Dataset items
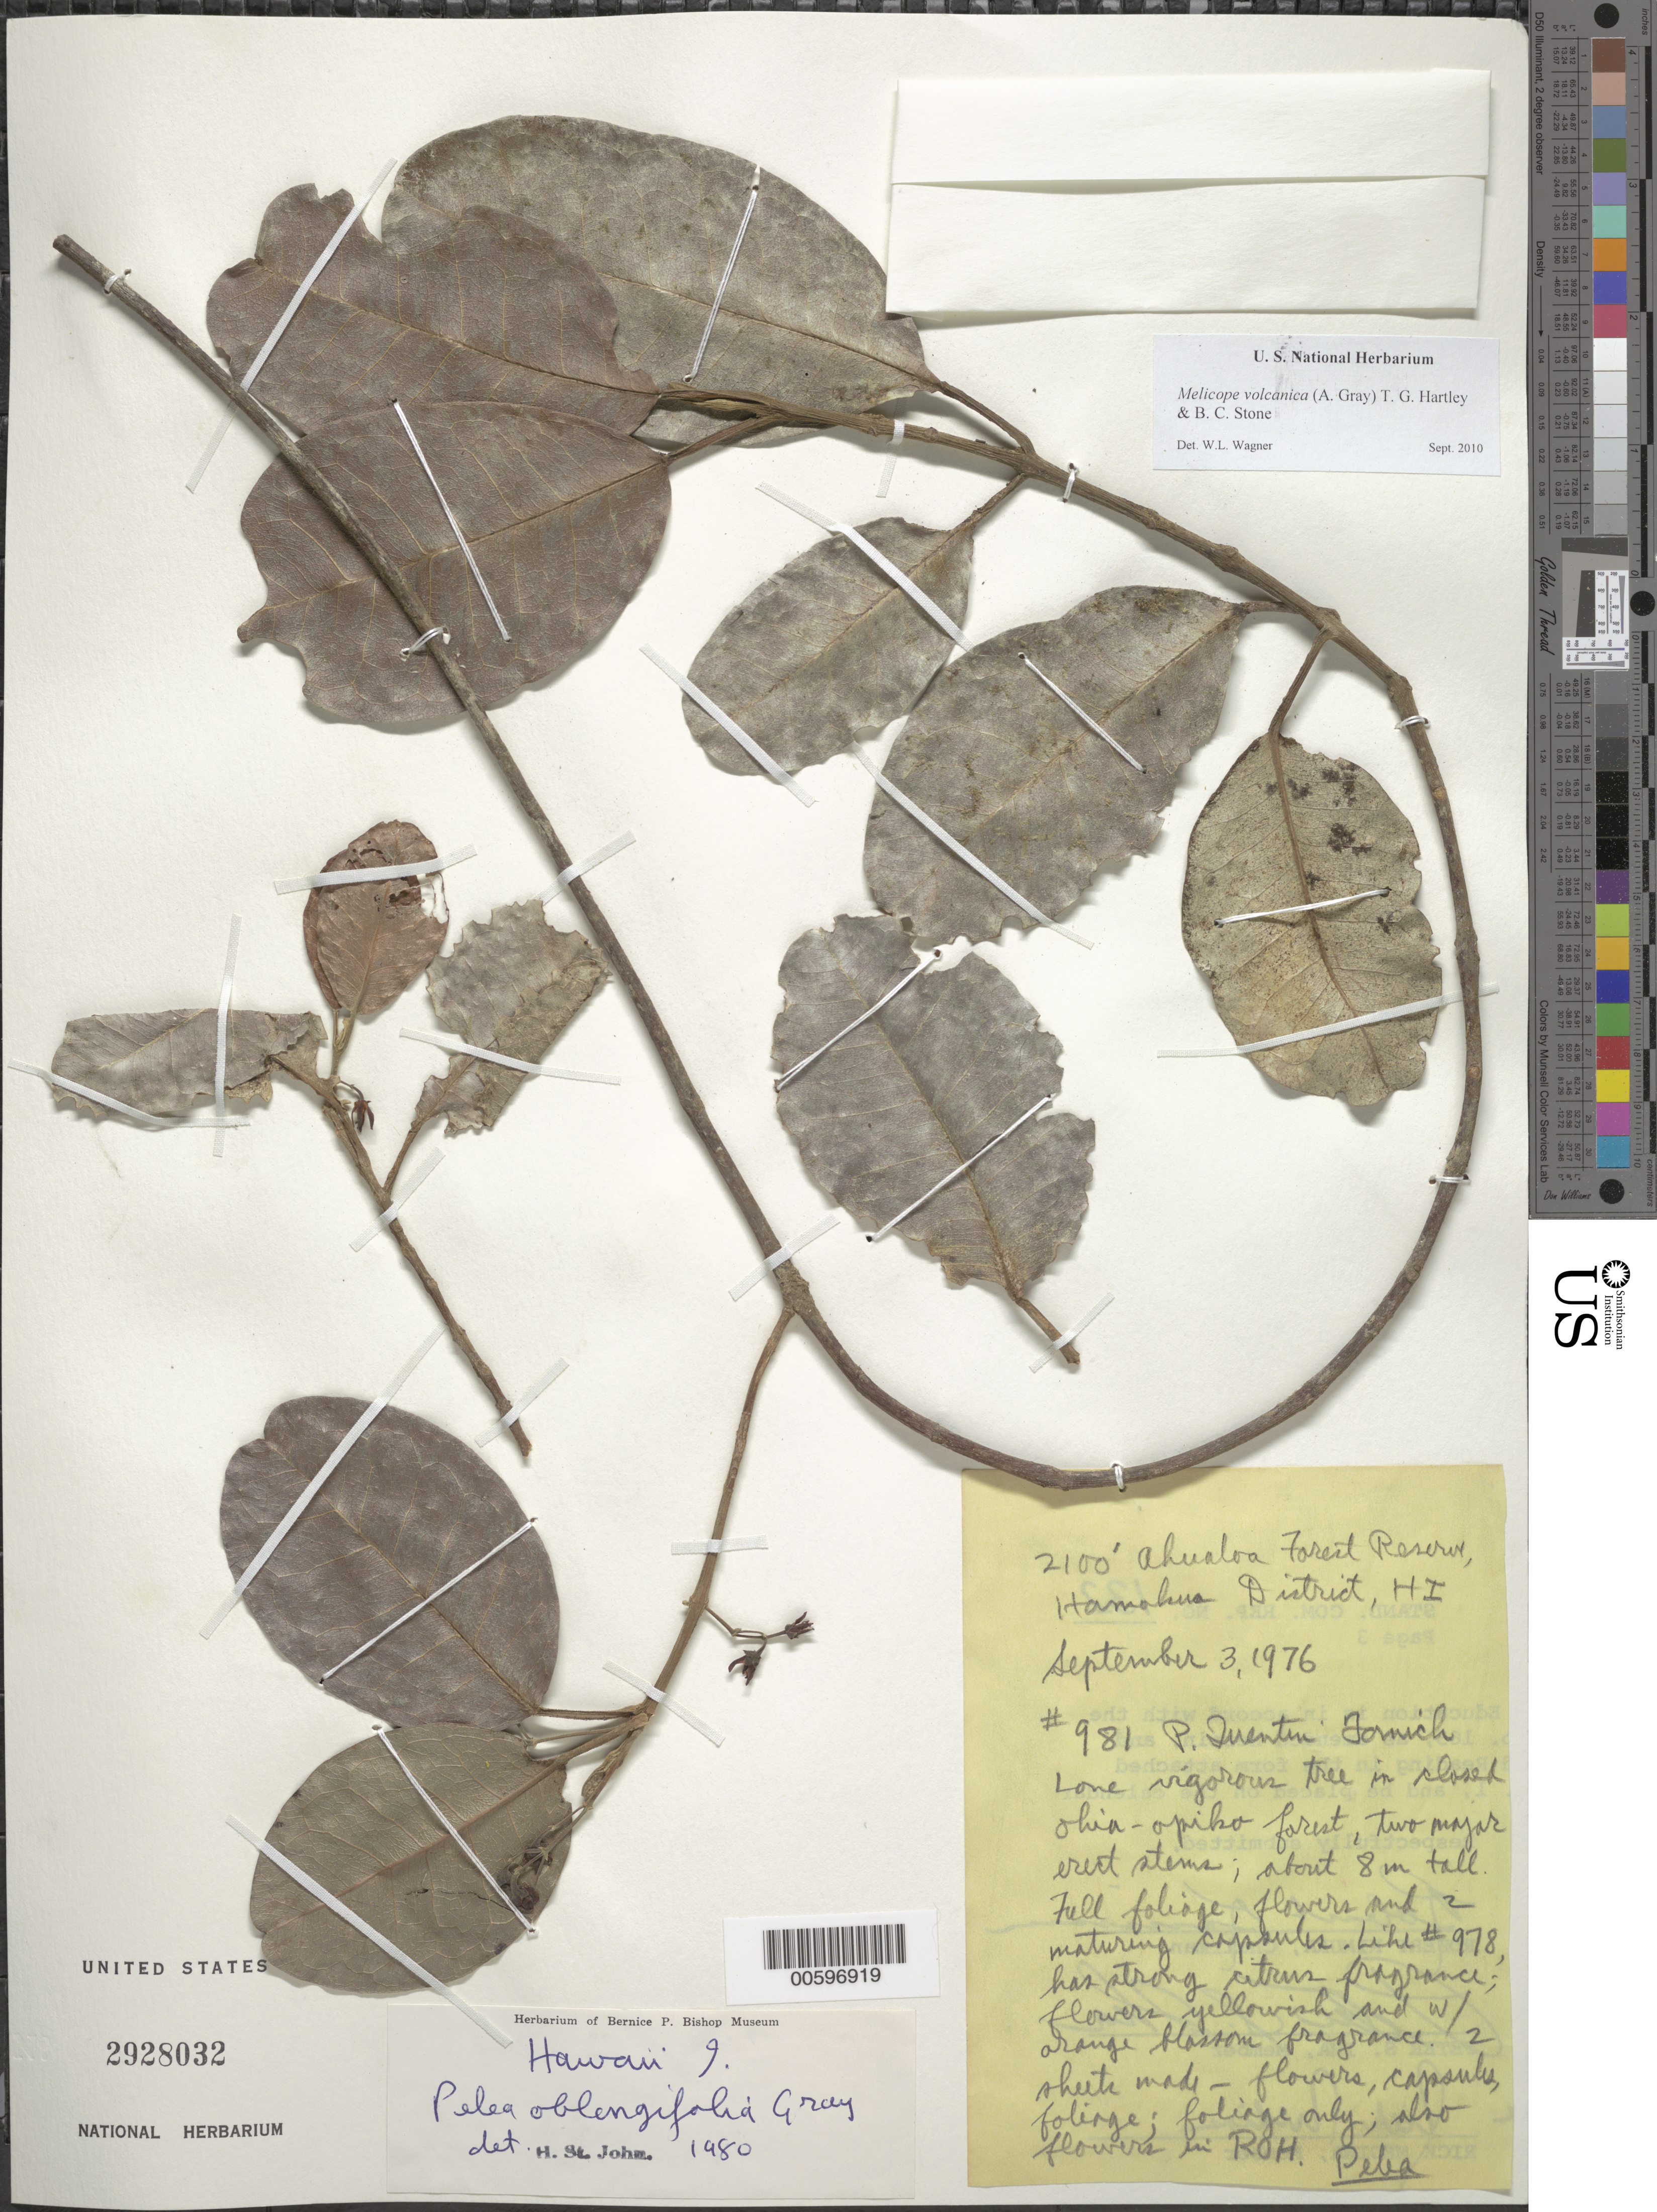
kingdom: Plantae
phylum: Tracheophyta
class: Magnoliopsida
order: Sapindales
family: Rutaceae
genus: Melicope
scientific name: Melicope volcanica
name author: (A. Gray) T.G. Hartley & B.C. Stone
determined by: Wagner, W. L., (BOT), Smithsonian Institution - National Museum of Natural History (UNITED STATES)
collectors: P. Tomich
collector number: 981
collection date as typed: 3 Sep 1976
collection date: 1976-09-03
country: United States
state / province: Hawaii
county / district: Hawaii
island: Hawaii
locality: Ahualoa For Res, Hamakua District, H.I.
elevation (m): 640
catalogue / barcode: US 2928032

▶ REQUIRED TASK: Please write out every line of the material above word for word, leaving out the pictures.

▶ TASK RESULT:
kingdom: Plantae
phylum: Tracheophyta
class: Magnoliopsida
order: Sapindales
family: Rutaceae
genus: Melicope
scientific name: Melicope volcanica
name author: (A. Gray) T.G. Hartley & B.C. Stone
determined by: Wagner, W. L., (BOT), Smithsonian Institution - National Museum of Natural History (UNITED STATES)
collectors: P. Tomich
collector number: 981
collection date as typed: 3 Sep 1976
collection date: 1976-09-03
country: United States
state / province: Hawaii
county / district: Hawaii
island: Hawaii
locality: Ahualoa For Res, Hamakua District, H.I.
elevation (m): 640
catalogue / barcode: US 2928032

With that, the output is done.